-- Exercise details --
Leave out the pictures, then return the records word for word.

-- Data extracts --
-=-=-
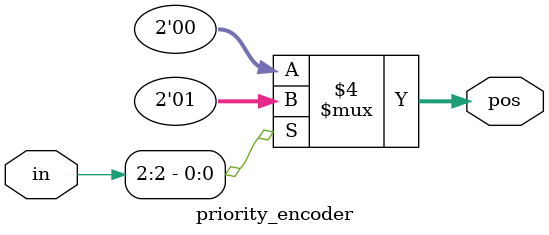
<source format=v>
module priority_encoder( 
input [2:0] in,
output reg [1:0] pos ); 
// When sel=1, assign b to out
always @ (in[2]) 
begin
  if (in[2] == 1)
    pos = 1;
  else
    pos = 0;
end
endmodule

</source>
-=-=-
-- Solution for this exercise --
<source format=v>
module priority_encoder( 
input [2:0] in,
output reg [1:0] pos ); 
// When sel=1, assign b to out
always @ (in[2]) 
begin
  if (in[2] == 1)
    pos = 1;
  else
    pos = 0;
end
endmodule

</source>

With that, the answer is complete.